Exercise instructions> Please repeat the entries between the lines holding "scientific name: Cyperus elegantulus" and "scientific name: Adenodolichos punctatus", inclusive, replacing "common name" with "vernacular name" and leaving everything else unchanged.

··········

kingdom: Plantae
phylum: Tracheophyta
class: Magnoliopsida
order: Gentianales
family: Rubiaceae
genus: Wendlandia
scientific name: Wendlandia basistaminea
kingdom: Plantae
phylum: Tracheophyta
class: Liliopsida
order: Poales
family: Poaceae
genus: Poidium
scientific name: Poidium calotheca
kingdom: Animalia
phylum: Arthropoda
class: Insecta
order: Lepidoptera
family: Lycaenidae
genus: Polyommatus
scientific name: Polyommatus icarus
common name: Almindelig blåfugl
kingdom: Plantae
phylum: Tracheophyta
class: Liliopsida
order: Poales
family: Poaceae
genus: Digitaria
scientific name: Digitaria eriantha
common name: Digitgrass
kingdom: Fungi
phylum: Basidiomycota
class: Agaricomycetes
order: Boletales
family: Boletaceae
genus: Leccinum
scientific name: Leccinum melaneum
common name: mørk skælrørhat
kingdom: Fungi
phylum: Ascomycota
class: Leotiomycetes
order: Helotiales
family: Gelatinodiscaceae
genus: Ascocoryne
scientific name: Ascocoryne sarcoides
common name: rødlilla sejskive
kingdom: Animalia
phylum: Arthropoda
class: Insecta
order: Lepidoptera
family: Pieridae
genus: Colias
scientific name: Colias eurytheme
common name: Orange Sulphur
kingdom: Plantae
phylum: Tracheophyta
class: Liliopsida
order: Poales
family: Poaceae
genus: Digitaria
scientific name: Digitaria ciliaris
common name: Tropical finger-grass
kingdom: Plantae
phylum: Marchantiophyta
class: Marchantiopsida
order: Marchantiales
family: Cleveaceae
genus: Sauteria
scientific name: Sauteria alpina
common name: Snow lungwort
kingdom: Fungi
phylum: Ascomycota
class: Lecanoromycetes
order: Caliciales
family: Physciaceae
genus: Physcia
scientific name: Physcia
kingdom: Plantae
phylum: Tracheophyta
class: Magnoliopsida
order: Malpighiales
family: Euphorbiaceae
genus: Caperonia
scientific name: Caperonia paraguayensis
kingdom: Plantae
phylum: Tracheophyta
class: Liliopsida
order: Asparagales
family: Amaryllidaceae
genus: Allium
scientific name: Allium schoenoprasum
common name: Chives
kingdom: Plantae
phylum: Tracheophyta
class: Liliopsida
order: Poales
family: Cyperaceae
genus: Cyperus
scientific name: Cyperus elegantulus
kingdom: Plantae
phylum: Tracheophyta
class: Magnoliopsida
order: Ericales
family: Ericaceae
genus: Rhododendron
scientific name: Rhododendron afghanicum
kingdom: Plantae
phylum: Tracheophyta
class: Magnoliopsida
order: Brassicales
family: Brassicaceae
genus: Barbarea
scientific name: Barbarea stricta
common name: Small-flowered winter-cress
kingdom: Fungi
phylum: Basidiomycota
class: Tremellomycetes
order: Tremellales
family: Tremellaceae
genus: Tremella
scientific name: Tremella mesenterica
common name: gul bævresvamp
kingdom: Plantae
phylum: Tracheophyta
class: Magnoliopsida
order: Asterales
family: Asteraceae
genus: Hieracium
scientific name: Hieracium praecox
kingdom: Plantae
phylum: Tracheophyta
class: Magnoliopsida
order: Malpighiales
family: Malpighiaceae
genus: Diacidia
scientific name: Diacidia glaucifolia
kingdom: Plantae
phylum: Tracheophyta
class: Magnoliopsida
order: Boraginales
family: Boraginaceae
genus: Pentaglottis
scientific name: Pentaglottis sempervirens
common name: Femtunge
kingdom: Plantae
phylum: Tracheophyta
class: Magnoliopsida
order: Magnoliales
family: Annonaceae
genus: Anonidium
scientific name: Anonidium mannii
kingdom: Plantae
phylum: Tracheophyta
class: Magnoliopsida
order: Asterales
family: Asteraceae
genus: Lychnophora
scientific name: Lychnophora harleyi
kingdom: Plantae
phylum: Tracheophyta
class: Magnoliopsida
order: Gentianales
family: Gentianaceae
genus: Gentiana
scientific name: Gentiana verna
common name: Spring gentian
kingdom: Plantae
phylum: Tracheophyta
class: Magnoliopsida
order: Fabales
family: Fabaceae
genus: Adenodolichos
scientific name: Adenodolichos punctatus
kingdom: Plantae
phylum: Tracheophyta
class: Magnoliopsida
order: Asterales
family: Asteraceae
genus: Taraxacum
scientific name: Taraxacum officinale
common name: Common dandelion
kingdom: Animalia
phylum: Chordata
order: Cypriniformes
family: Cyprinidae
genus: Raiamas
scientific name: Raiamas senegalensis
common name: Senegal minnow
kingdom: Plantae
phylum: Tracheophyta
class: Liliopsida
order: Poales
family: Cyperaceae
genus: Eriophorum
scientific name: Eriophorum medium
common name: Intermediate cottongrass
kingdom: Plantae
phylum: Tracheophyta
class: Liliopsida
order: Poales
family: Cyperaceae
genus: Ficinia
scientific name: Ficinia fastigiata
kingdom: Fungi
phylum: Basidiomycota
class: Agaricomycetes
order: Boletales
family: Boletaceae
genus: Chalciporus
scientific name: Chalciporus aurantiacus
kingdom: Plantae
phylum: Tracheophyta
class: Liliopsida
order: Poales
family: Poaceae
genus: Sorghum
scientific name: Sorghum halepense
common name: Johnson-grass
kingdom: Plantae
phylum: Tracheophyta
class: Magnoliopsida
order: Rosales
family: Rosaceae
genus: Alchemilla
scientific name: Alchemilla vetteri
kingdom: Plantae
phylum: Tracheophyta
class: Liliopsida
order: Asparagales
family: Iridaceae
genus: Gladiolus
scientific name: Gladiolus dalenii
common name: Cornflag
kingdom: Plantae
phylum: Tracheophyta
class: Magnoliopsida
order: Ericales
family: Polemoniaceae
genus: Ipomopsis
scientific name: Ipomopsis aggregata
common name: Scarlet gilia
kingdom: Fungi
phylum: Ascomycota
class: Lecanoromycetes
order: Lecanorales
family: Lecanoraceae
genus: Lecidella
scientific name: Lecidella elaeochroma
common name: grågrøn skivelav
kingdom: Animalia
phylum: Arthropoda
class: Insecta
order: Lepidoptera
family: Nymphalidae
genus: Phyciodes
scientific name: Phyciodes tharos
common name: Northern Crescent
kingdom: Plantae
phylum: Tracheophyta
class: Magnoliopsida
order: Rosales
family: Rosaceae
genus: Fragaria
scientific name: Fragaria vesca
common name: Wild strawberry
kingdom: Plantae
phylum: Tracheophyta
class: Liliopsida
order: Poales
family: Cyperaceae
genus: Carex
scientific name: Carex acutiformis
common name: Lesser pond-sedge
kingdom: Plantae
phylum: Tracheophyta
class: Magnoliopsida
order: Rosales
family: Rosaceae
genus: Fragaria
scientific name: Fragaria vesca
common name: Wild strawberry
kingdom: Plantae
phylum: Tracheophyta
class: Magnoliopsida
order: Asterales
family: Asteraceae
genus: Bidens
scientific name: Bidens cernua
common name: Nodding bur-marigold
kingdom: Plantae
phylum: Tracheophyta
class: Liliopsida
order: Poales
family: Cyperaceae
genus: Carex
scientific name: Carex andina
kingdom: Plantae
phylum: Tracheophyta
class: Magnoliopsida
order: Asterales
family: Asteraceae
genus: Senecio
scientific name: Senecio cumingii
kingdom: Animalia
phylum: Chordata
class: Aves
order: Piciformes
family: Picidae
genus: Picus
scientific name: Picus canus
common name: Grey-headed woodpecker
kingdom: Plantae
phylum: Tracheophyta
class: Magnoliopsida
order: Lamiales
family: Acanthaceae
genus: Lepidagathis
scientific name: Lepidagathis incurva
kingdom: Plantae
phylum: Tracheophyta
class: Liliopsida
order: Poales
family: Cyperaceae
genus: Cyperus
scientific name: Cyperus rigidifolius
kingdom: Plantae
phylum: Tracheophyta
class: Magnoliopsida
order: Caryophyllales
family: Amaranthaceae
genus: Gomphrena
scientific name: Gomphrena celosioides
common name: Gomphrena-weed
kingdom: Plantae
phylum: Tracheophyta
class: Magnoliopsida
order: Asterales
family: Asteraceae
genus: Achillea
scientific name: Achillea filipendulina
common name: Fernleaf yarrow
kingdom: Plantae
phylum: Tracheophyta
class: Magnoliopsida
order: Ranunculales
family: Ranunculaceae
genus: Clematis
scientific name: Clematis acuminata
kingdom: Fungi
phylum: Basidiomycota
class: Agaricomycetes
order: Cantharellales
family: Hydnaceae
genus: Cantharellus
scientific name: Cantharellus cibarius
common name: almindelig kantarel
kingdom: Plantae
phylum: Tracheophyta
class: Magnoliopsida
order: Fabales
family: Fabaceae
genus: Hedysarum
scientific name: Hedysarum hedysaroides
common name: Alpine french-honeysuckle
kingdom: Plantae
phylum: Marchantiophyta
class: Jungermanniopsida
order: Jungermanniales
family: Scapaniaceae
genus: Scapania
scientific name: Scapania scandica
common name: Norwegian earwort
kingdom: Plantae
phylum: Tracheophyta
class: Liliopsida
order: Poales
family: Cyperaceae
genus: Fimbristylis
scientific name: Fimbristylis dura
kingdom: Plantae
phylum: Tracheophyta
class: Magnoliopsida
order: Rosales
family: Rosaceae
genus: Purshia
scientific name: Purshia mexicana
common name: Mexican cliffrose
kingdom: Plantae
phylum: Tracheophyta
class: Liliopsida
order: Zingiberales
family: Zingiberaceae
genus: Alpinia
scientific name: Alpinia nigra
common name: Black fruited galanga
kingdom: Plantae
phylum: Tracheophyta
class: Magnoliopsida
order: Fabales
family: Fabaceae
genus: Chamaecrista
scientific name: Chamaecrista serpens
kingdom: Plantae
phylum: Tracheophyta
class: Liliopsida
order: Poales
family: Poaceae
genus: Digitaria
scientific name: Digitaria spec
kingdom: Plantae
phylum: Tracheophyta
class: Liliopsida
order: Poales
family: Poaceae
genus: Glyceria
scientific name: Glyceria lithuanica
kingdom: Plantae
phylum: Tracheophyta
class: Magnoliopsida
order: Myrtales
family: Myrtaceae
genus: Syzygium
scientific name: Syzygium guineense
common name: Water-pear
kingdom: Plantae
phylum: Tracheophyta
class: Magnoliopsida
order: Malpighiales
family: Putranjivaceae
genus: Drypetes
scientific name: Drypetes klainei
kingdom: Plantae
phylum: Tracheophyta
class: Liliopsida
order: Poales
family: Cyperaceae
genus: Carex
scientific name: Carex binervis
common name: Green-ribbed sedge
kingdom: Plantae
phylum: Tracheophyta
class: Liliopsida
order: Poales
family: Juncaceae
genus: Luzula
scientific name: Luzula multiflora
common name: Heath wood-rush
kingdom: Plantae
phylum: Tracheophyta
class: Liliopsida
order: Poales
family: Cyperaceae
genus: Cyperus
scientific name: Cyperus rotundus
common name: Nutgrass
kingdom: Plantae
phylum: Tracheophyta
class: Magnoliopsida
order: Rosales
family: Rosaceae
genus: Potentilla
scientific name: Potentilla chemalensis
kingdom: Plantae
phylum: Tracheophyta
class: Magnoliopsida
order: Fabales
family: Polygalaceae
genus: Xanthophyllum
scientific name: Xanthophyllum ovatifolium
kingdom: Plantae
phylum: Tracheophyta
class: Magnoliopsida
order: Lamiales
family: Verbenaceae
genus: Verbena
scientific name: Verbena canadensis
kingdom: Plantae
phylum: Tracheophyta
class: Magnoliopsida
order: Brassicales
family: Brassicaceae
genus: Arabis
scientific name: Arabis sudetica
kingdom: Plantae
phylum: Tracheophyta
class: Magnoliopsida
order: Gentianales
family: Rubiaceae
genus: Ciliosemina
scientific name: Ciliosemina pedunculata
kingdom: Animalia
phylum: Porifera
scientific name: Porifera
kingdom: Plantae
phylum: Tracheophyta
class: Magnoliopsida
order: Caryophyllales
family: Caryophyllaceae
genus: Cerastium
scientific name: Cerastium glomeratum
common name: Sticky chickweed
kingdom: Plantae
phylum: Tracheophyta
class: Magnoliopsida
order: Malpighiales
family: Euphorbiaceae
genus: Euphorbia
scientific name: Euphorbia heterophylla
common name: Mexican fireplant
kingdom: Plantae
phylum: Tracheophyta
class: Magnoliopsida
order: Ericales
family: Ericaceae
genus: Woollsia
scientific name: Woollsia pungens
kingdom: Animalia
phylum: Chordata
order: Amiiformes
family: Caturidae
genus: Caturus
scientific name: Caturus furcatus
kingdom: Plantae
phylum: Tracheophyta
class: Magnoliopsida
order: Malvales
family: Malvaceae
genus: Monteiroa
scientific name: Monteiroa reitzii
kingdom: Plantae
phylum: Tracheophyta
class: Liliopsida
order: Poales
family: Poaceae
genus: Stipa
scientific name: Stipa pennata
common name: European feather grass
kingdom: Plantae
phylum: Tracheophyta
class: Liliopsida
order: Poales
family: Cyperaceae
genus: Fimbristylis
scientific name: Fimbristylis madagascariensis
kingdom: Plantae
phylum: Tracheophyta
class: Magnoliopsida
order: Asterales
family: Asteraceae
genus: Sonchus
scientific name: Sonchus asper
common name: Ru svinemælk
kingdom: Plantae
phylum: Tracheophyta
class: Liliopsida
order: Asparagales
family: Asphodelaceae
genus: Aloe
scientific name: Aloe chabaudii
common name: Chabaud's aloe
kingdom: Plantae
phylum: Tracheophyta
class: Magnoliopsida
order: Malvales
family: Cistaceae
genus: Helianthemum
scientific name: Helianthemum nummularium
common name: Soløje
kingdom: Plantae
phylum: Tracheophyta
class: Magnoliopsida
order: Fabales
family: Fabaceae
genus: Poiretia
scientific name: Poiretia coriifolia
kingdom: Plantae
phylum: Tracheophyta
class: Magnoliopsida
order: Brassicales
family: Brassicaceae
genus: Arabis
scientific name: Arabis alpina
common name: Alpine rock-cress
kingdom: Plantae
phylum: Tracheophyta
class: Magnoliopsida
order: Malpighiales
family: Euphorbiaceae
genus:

··········

Output>
scientific name: Cyperus elegantulus
kingdom: Plantae
phylum: Tracheophyta
class: Magnoliopsida
order: Ericales
family: Ericaceae
genus: Rhododendron
scientific name: Rhododendron afghanicum
kingdom: Plantae
phylum: Tracheophyta
class: Magnoliopsida
order: Brassicales
family: Brassicaceae
genus: Barbarea
scientific name: Barbarea stricta
vernacular name: Small-flowered winter-cress
kingdom: Fungi
phylum: Basidiomycota
class: Tremellomycetes
order: Tremellales
family: Tremellaceae
genus: Tremella
scientific name: Tremella mesenterica
vernacular name: gul bævresvamp
kingdom: Plantae
phylum: Tracheophyta
class: Magnoliopsida
order: Asterales
family: Asteraceae
genus: Hieracium
scientific name: Hieracium praecox
kingdom: Plantae
phylum: Tracheophyta
class: Magnoliopsida
order: Malpighiales
family: Malpighiaceae
genus: Diacidia
scientific name: Diacidia glaucifolia
kingdom: Plantae
phylum: Tracheophyta
class: Magnoliopsida
order: Boraginales
family: Boraginaceae
genus: Pentaglottis
scientific name: Pentaglottis sempervirens
vernacular name: Femtunge
kingdom: Plantae
phylum: Tracheophyta
class: Magnoliopsida
order: Magnoliales
family: Annonaceae
genus: Anonidium
scientific name: Anonidium mannii
kingdom: Plantae
phylum: Tracheophyta
class: Magnoliopsida
order: Asterales
family: Asteraceae
genus: Lychnophora
scientific name: Lychnophora harleyi
kingdom: Plantae
phylum: Tracheophyta
class: Magnoliopsida
order: Gentianales
family: Gentianaceae
genus: Gentiana
scientific name: Gentiana verna
vernacular name: Spring gentian
kingdom: Plantae
phylum: Tracheophyta
class: Magnoliopsida
order: Fabales
family: Fabaceae
genus: Adenodolichos
scientific name: Adenodolichos punctatus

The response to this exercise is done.